Tão bom tão estranho. Et Salmanticae tu. Iterum. Estava lá o Tormes. E a Fonda Lisboa. Lembras-te. Eu não. Porque eu não estava lá contigo. Mas eu sei. O clac clac abafado das cegonhas cortando o calor da tarde. O corpo molhado debaixo do duche tão fresco. E a noite quente quente. Um dia voltarás a contar isto tudo. Eu não me lembro. Mas sei. Tão miúdo. Vinte e um anos curso acabado. Cabelo comprido tantos brincos. Óculos redondos pequeninos. Calças rotas botas militares. Bebendo sangria tanta tanta fumando cigarros. Havia o Edward e o amigo e a holandesa avantajada. Parvo. Dá Deus nozes a quem não tem dentes. Os outros holandeses. Quantos eram. Não te lembras. Eu também não.
E agora. Tantos anos depois. Tão diferente. Tu. Porque o Tormes ainda lá está. Igual. Mas tu. Cabelo curto com cãs. Os brincos sim. Mas menos. E a roupa roupinha tão bonita bonitinha. Não há holandesas avantajadas nem ingleses de olhar penetrante. Há respeitáveis académicos espanhóis e portugueses. E tu académico. Quem te diria. Quem te via. Quem te sente. Tão calmo sempre tão calmo.
Sinto que não me queres ler. Ouvir. Porque tens a tua cabeça noutro lugar. E eu gosto de te ver assim. De te sentir. Porque quando te sentes. Eu também te sinto. Me sinto. Deixo-te mergulhado nos olhos cerúleos que te aprisionaram. Não te afogues.

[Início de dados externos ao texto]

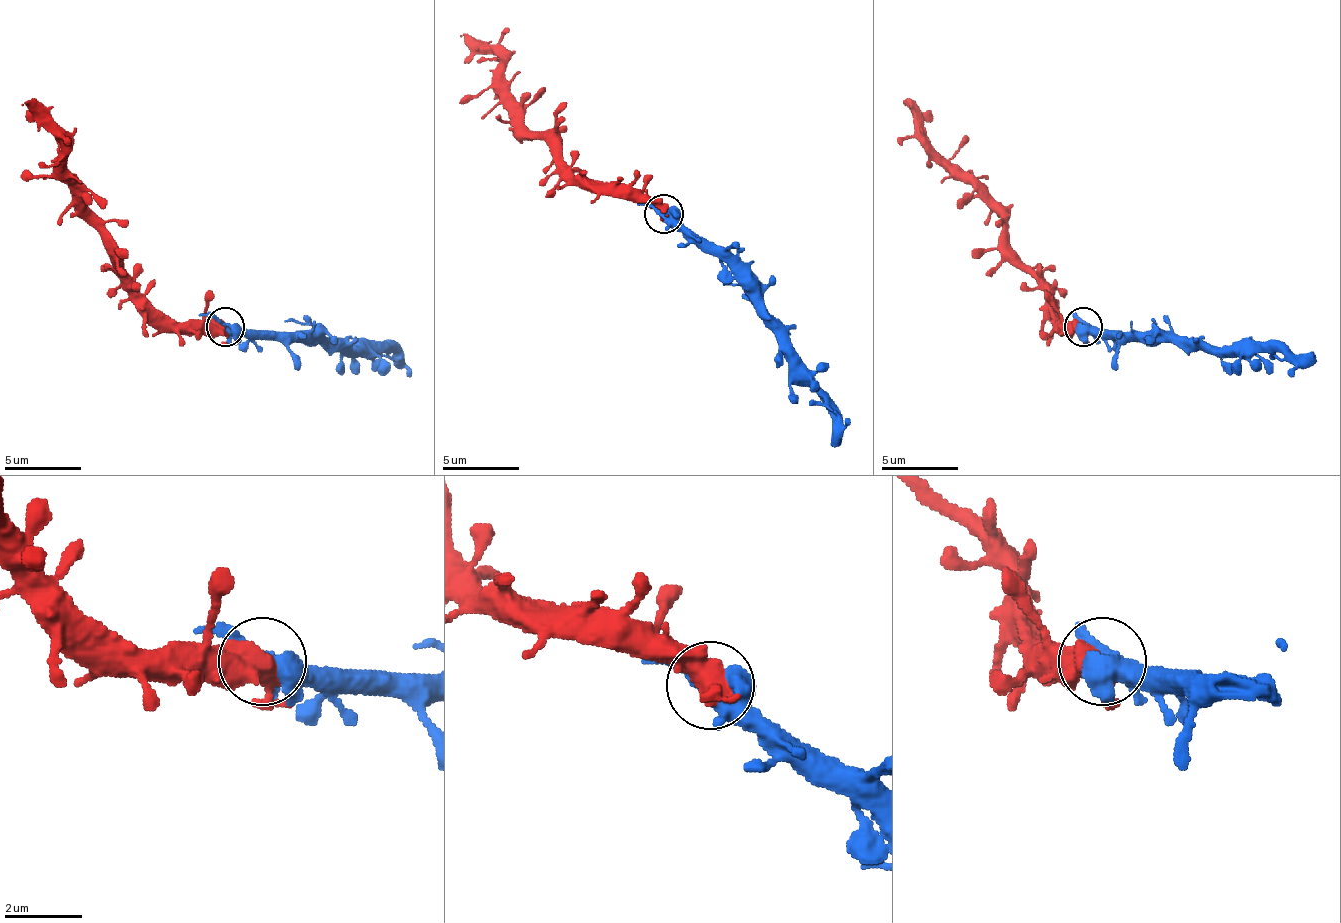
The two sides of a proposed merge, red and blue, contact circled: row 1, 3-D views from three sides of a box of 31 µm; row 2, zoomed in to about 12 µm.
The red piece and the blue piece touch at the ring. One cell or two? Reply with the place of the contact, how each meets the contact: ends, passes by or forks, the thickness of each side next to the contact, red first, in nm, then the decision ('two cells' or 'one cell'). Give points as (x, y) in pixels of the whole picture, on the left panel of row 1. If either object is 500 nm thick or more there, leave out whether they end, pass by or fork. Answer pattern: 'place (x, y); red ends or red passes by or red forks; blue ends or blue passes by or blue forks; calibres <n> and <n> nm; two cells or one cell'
place (225, 326); calibres 500 and 360 nm; one cell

«Según un pasaje de Séneca, Tales de Mileto enseñó que la tierra flota en el agua, como una embarcación, y que el agua, agitada por las tormentas, causa los terremotos. Otro sistema sismológico nos proponen los historiadores, o mitólogos, japoneses del siglo VIII. En una página famosa se lee: "Bajo la Tierra -de llanuras juncosas- yacía un Kami (un ser sobrenatural) que tenía la forma de un barbo y que, al moverse, hacía que temblara la tierra hasta que el Magno Dios de la Isla de Ciervos hundió la hoja de su espada en la tierra y te atravesó la cabeza. Cuando el Kami se agita, el Magno Dios se apoya en la empuñadura y el Kami vuelve a la quietud". (El pomo de la espada, labrado en piedra, sobresale del suelo a unos pocos pasos del templo de Kashima. Seis días y seis noches cavó en el siglo XVIII un señor feudal, sin dar con el fin de la hoja.) Para el vulgo, el Jinshin-Uwo, o Pez de los Terremotos, es una anguila de setecientas millas de largo que lleva el Japón en el lomo. Corre de norte a sur; la cabeza viene a quedar bajo Kyoto, la punta de la cola bajo Awomori. Algún racionalista se ha permitido invertir ese rumbo, porque en el sur abundan los terremotos y resulta más fácil imaginar un movimiento de la cola. De algún modo, este animal es análogo al Bahamut de las tradiciones arábigas y al Midgardsorm de la Edda. En ciertas regiones lo sustituye sin ventaja apreciable el Escarabajo de los Terremotos, el Jinshin-Mushi. Tiene cabeza de dragón, diez patas de araña y está recubierto de escamas. Es bestia subterránea no submarina.»
Jorge Luis Borges, Margarita Guerrero, El Libro de los seres imaginarios.